Automatic_Mulberry@reddit
In theory, there is some kind of ticket for every IT event. If it happens, there's some flavor of ticket. It's a break-fix, or a change request, or a work request, or a root cause investigation, or a bugfix, or a feature request...
Any kind of action should have documentation, and the initial paperwork gets filed before the work begins.
Of course, this goes out the window to some degree when one's boss calls and says "senior boss needs this done today, make it happen."
sharpied79@reddit
Back in the day (going back 25 years ago) our Remedy system had two "sides" with tickets on both:
Both had differing SLA's
We managed everything through it, even projects (to a degree, they were classed as change requests)
Everything in IT absolutely can be managed through a helpdesk/ticket system.
OregonTechHead@reddit
1) Is this planned? If yes, is it a project? If yes, create a project plan and documentation. If it's not a project, create a task to document and manage.

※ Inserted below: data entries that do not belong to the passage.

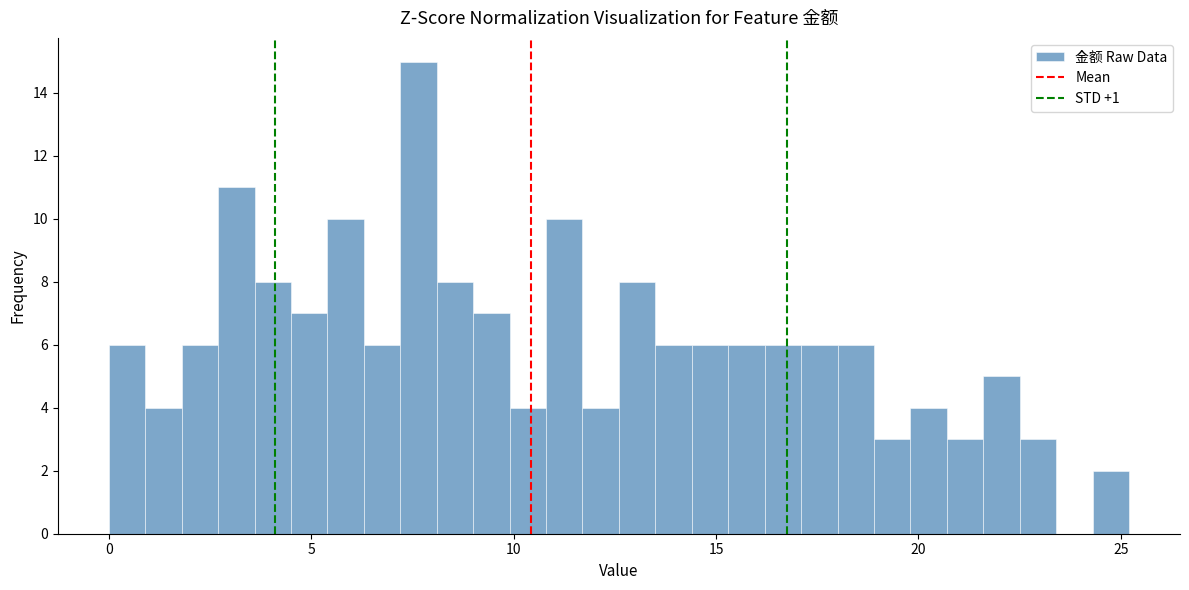

Read against the x-axis, roughly where is the centre of the tallest bar?

7.5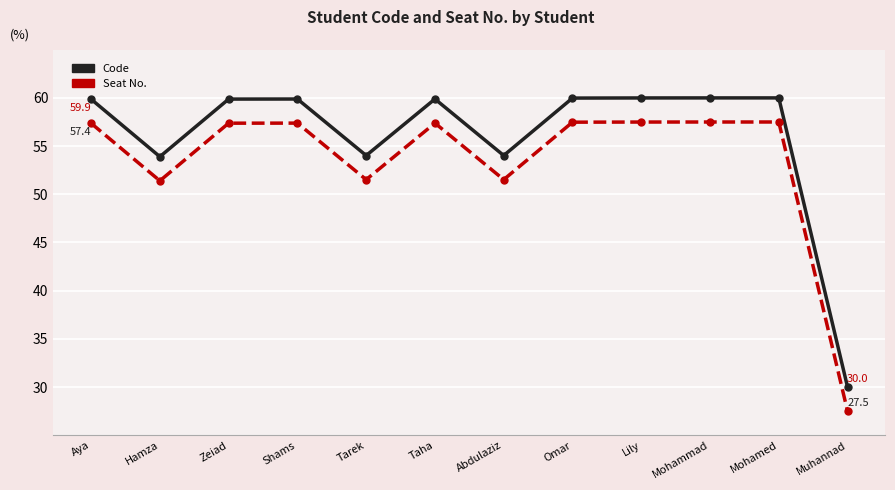

What is the minimum value for Seat No.?

27.5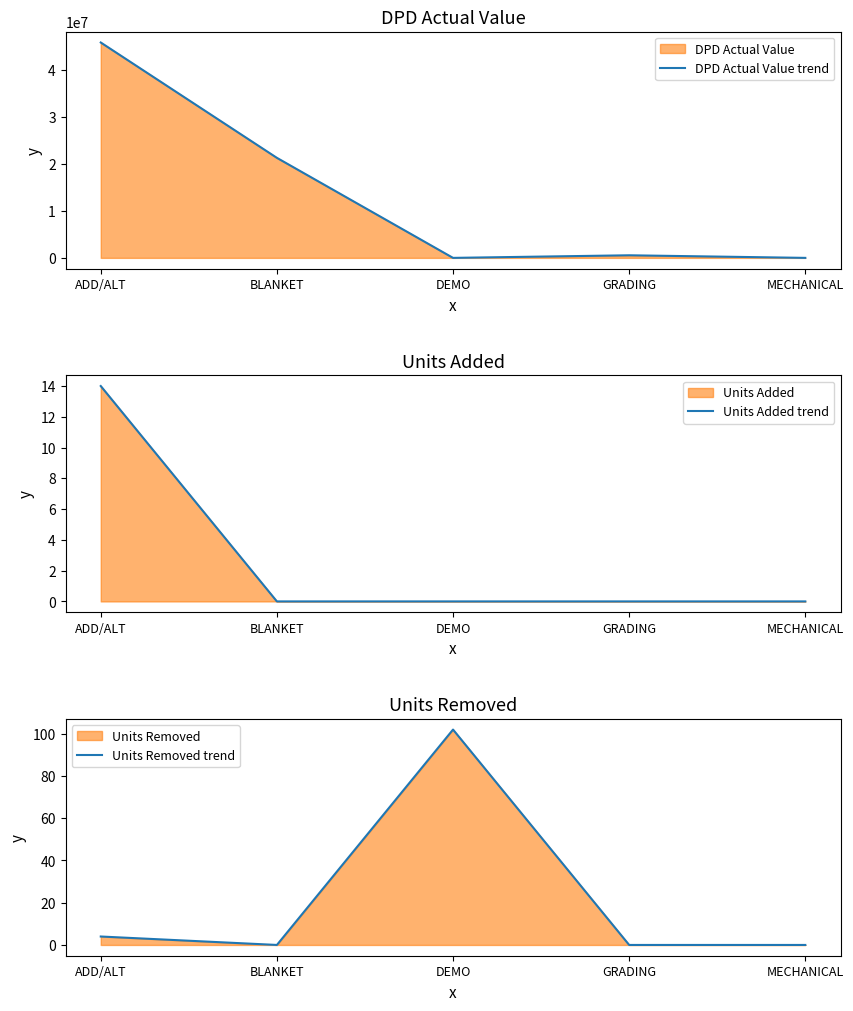

List the series in order of their peak value, highest first.

DPD Actual Value trend, Units Removed trend, Units Added trend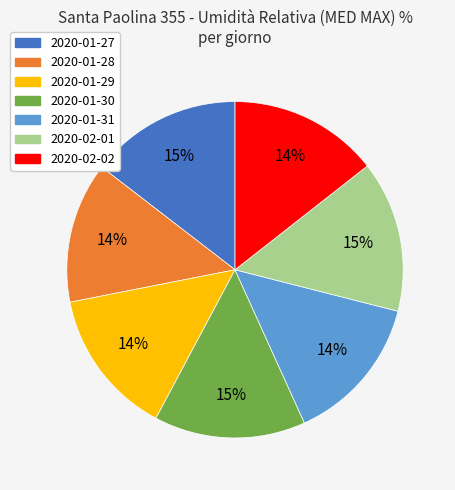

The 2020-01-27 slice represents 15% of the pie. True or false?

True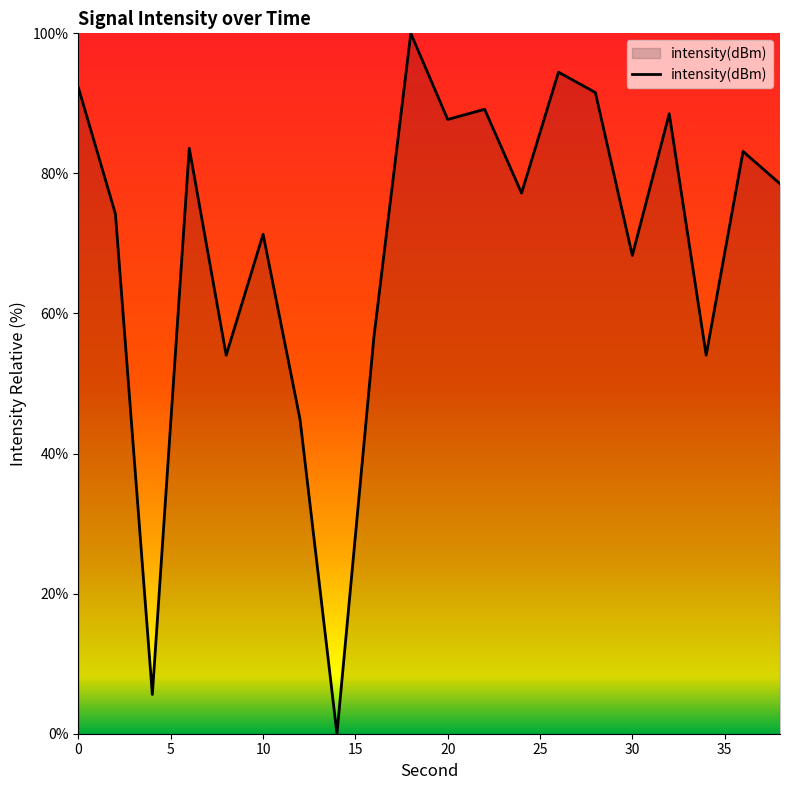

What is the difference between the maximum and minimum values?

100.0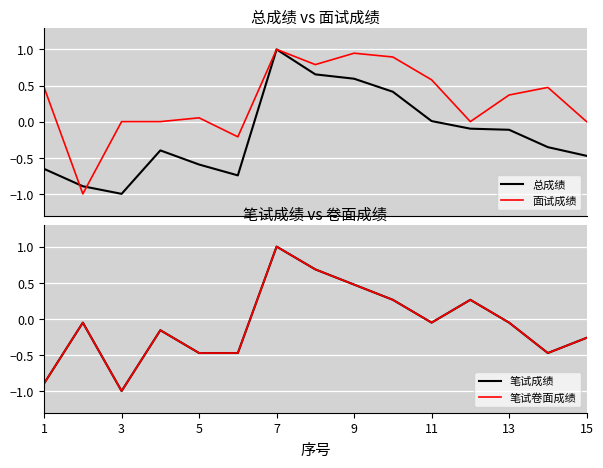

What is the minimum value for 面试成绩?

-1.0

2) Is this unplanned? If yes, create an internal support ticket. ie backup job failed.
IMO, everything should have an associated ticket, task, or project for ease of documentation, tracking, and historical evidence.
npsage@reddit
Change ticket.
Some tools support it a native thing as a separate ticket type, sometimes you have to create a ticket but not it’s for XYZ.
apandaze@reddit
Change control - its like a ticket but with some project planning involved. Its used to track what is changed, plan if the change fails & also used for approval if needed.